Skip to content

Configuration of the data warehouse#

Mappings in seed tables#

The implementation repo template will include default Ed-Fi descriptors and defaults for configuration of analytic interpretation. If your implementation has custom descriptors, they must be added to the following dbt seed tables. This reference guide will help you know where to look.

  • xwalk_attendance_events.csv: give attendanceEventDescriptors an analytic interpretation for whether a student is absent or not

  • xwalk_calendar_events.csv: determine which calendarEventDescriptors are and are not school days

  • xwalk_course_level_characteristics.csv: give course characteristics an analytic interpretation in standard categories for grouping of courses

  • xwalk_discipline_actions.csv: assign severity order and indicator (e.g. in-school, out-of-school, expulsion, minor) to discipline actions

  • xwalk_id_types_course.csv: assign types of course codes; common are local and state

  • xwalk_id_types_ed_org.csv: assign types of education organization IDs; common are state, local, and NCES codes

  • xwalk_id_types_staff.csv: assign types of educator IDs, common are state and district / local

  • xwalk_id_types_student.csv: assign types of student IDs; common are state and district / local

  • xwalk_letter_grades.csv: give letter grades an analytic interpretation about whether to include in GPA calculations, GPA points, D/F categorization, and sort orders.

**EXCERPTED RECORDS**:
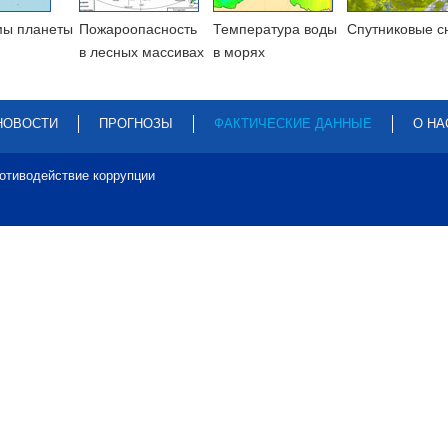
мы планеты
Пожароопасность
Температура воды
Cпутниковые с
в лесных массивах
в морях
НОВОСТИ
ПРОГНОЗЫ
ФАКТИЧЕСКИЕ ДАННЫЕ
О НА
отиводействие коррупции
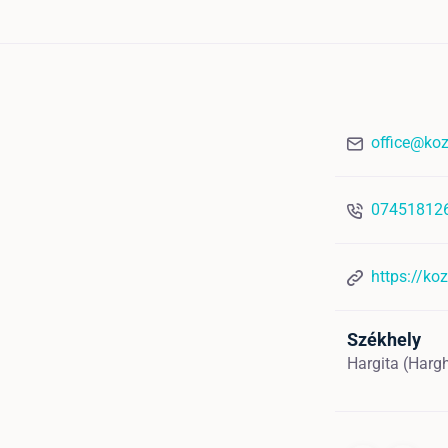
office@koz
07451812
https://koz
Székhely
Hargita (Harg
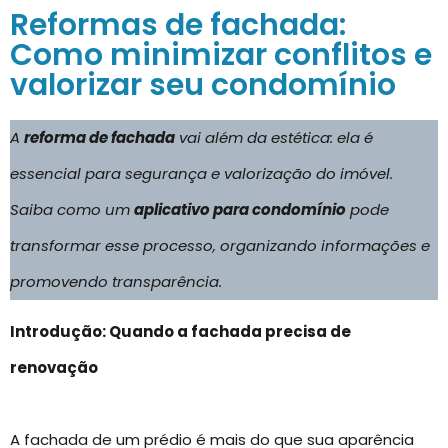
Reformas de fachada:
Como minimizar conflitos e
valorizar seu condomínio
A
reforma de fachada
vai além da estética: ela é
essencial para segurança e valorização do imóvel.
Saiba como um
aplicativo para condomínio
pode
transformar esse processo, organizando informações e
promovendo transparência.
Introdução: Quando a fachada precisa de
renovação
A fachada de um prédio é mais do que sua aparência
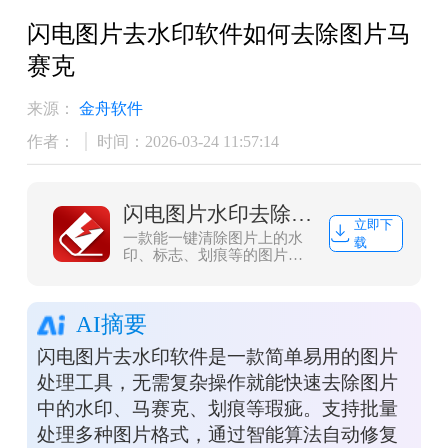
闪电图片去水印软件如何去除图片马
赛克
来源：
金舟软件
作者：
时间：2026-03-24 11:57:14
闪电图片水印去除软件
立即下
一款能一键清除图片上的水
载
印、标志、划痕等的图片水
印去除工具，除此之外软件
还支持批量去除图片中的水
印跟日期等功能，让您轻松
AI摘要
摆脱图片水印！
闪电图片去水印软件是一款简单易用的图片
处理工具，无需复杂操作就能快速去除图片
中的水印、马赛克、划痕等瑕疵。支持批量
处理多种图片格式，通过智能算法自动修复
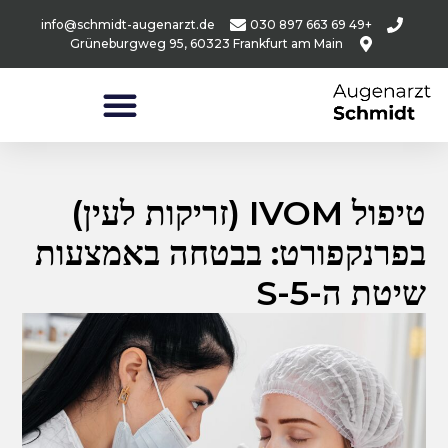
info@schmidt-augenarzt.de
+49 69 663 897 030
Grüneburgweg 95, 60323 Frankfurt am Main
טיפול IVOM (זריקות לעין)
בפרנקפורט: בבטחה באמצעות
שיטת ה-5-S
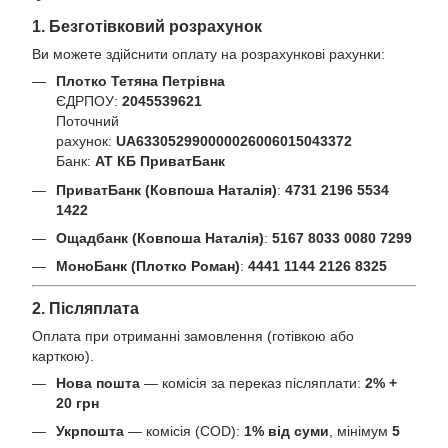
1. Безготівковий розрахунок
Ви можете здійснити оплату на розрахункові рахунки:
Плотко Тетяна Петрівна
ЄДРПОУ:
2045539621
Поточний
рахунок:
UA633052990000026006015043372
Банк:
АТ КБ ПриватБанк
ПриватБанк (Ковпоша Наталія)
:
4731 2196 5534
1422
Ощадбанк (Ковпоша Наталія)
:
5167 8033 0080 7299
МоноБанк (Плотко Роман)
:
4441 1144 2126 8325
2. Післяплата
Оплата при отриманні замовлення (готівкою або
карткою).
Нова пошта
— комісія за переказ післяплати:
2% +
20 грн
Укрпошта
— комісія (COD):
1% від суми
, мінімум
5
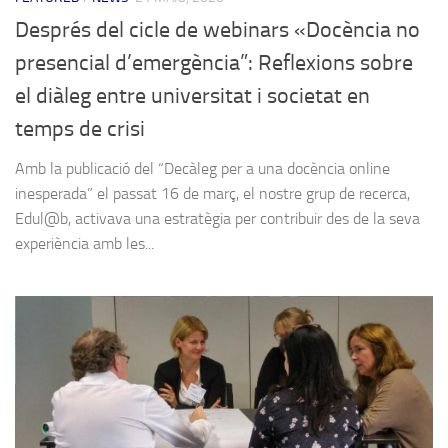
Després del cicle de webinars «Docència no
presencial d’emergència”: Reflexions sobre
el diàleg entre universitat i societat en
temps de crisi
Amb la publicació del “Decàleg per a una docència online
inesperada” el passat 16 de març, el nostre grup de recerca,
Edul@b, activava una estratègia per contribuir des de la seva
experiència amb les...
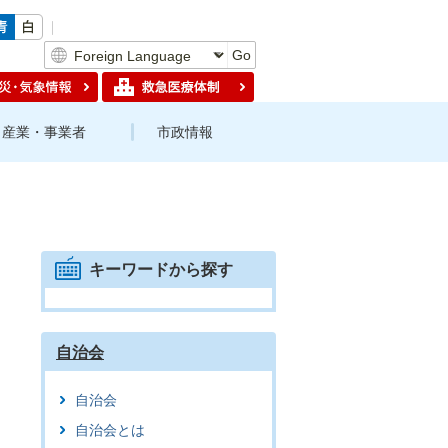
Go
産業・事業者
市政情報
キーワードから探す
自治会
自治会
自治会とは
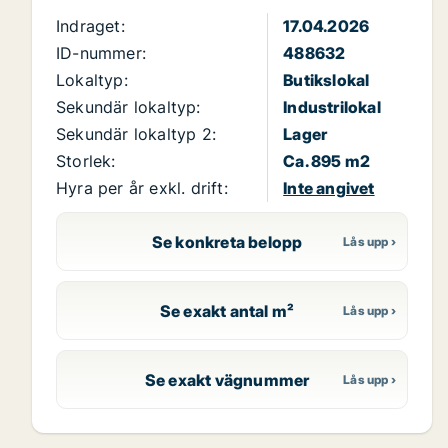
Indraget:
17.04.2026
ID-nummer:
488632
Lokaltyp:
Butikslokal
Sekundär lokaltyp:
Industrilokal
Sekundär lokaltyp 2:
Lager
Storlek:
Ca. 895 m2
Hyra per år exkl. drift:
Inte angivet
Se konkreta belopp
Se exakt antal m²
Se exakt vägnummer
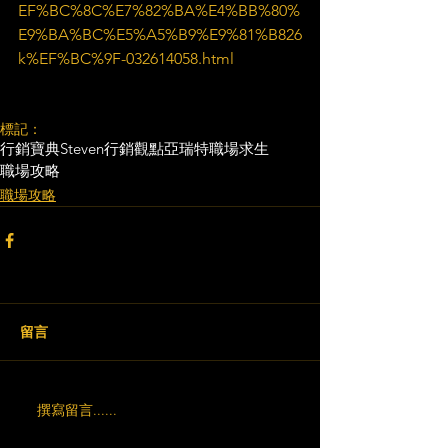
EF%BC%8C%E7%82%BA%E4%BB%80%
E9%BA%BC%E5%A5%B9%E9%81%B826
k%EF%BC%9F-032614058.html
標記：
行銷寶典
Steven行銷觀點
亞瑞特
職場求生
職場攻略
職場攻略
留言
撰寫留言......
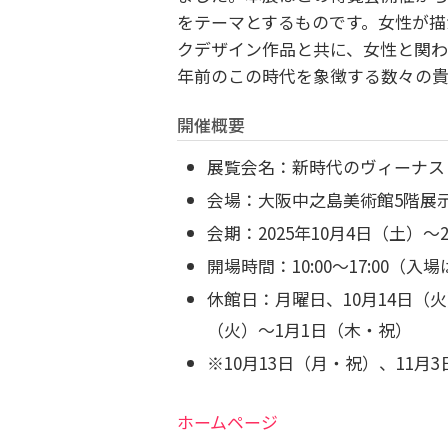
をテーマとするものです。女性が描
クデザイン作品と共に、女性と関わ
年前のこの時代を象徴する数々の貴
開催概要
展覧会名：新時代のヴィーナス！
会場：大阪中之島美術館5階展示
会期：2025年10月4日（土）～
開場時間：10:00～17:00（入場
休館日：月曜日、10月14日（火
（火）～1月1日（木・祝）
※10月13日（月・祝）、11月
ホームページ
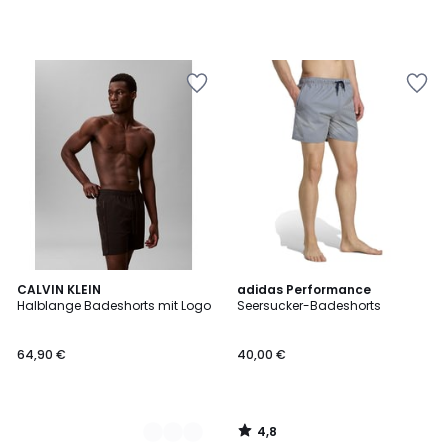
4,8
2
CALVIN KLEIN
adidas Performance
/ 5
Halblange Badeshorts mit Logo
Seersucker-Badeshorts
Farben
64,90 €
40,00 €
4,8
/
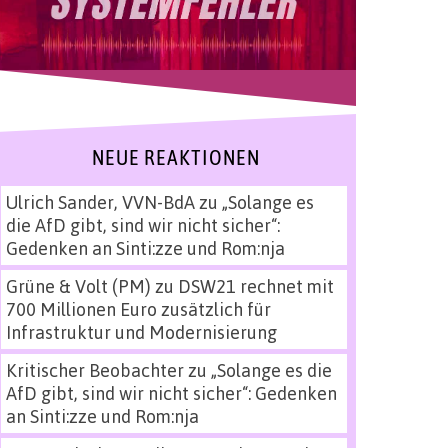
NEUE REAKTIONEN
Ulrich Sander, VVN-BdA
zu
„Solange es
die AfD gibt, sind wir nicht sicher“:
Gedenken an Sinti:zze und Rom:nja
Grüne & Volt (PM)
zu
DSW21 rechnet mit
700 Millionen Euro zusätzlich für
Infrastruktur und Modernisierung
Kritischer Beobachter
zu
„Solange es die
AfD gibt, sind wir nicht sicher“: Gedenken
an Sinti:zze und Rom:nja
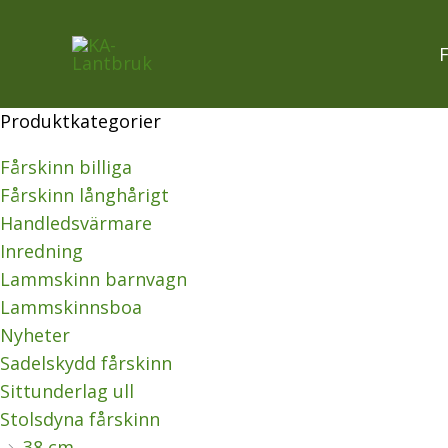
Hoppa
Sortera
till
efter
innehåll
senaste
Produktkategorier
Fårskinn billiga
Fårskinn långhårigt
Handledsvärmare
Inredning
Lammskinn barnvagn
Lammskinnsboa
Nyheter
Sadelskydd fårskinn
Sittunderlag ull
Stolsdyna fårskinn
38 cm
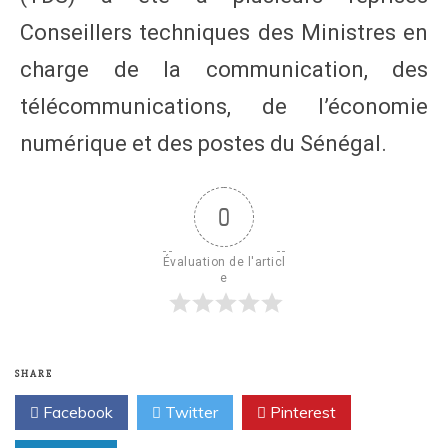
Conseillers techniques des Ministres en
charge de la communication, des
télécommunications, de l’économie
numérique et des postes du Sénégal.
0
Évaluation de l'articl
e
SHARE
Facebook
Twitter
Pinterest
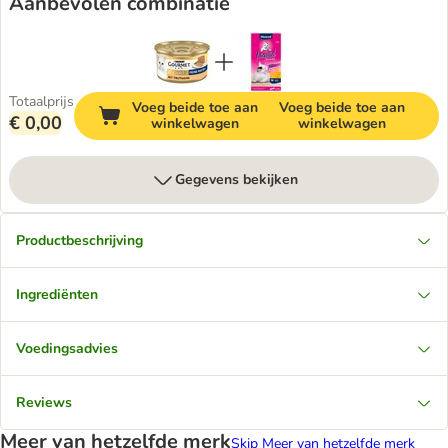
Aanbevolen combinatie
Totaalprijs
Voeg beide toe aan
Voeg beide toe aan
€ 0,00
winkelwagen
winkelwagen
Gegevens bekijken
Productbeschrijving
Ingrediënten
Voedingsadvies
Reviews
Meer van hetzelfde merk
Skip Meer van hetzelfde merk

**DESCRIPTION OF THE TASK**: Write the next part of the data warehouse seed-table guide, picking up after the entry for xwalk_letter_grades.csv. The listing stands apart from the data warehouse configuration text and is not part of it.

**RESULT OF THIS EXERCISE**:
  • metrics_thresholds/absentee_categories.csv: assign thresholds to arbitrary number of categories for absenteeism.

  • student/xwalk_student_characteristics.csv: standardize student characteristics into binary indicators

  • assessments/xwalk_student_assessment_subject: assign subject to a student assessment record based on a score result. This is necessary when an assessment identifier does not map to a single subject (e.g. 'NWEA_MAP_V1')

  • assessments/xwalk_assessment_scores: normalize student assessment score names across assessments to a determined set of scores to be used as columns in fct_student_assessment

  • assessments/xwalk_objective_assessment_scores: normalize student objective assessment score names across assessments to a determined set of scores to be used as columns in fct_student_objective_assessment

Manage configuration options in dbt project configuration#

Each dbt project contains a dbt_project.yml. This is the other place for project-level configuration. In addition to standard dbt project configuration, under the vars: key, you can control the rules that are applied by the edu warehouse. There is a dbt_project.yml within the edu warehouse repo that contains default values for the following. If you want to override or add to these defaults, you can do so by updating the dbt_project.yml in the implementation repo.

Configurable values are either "flattened" with an edu prefix, signifying that they are called explicitly by the edu warehouse code, or "nested", signifying that their structure is dependent on the implementation.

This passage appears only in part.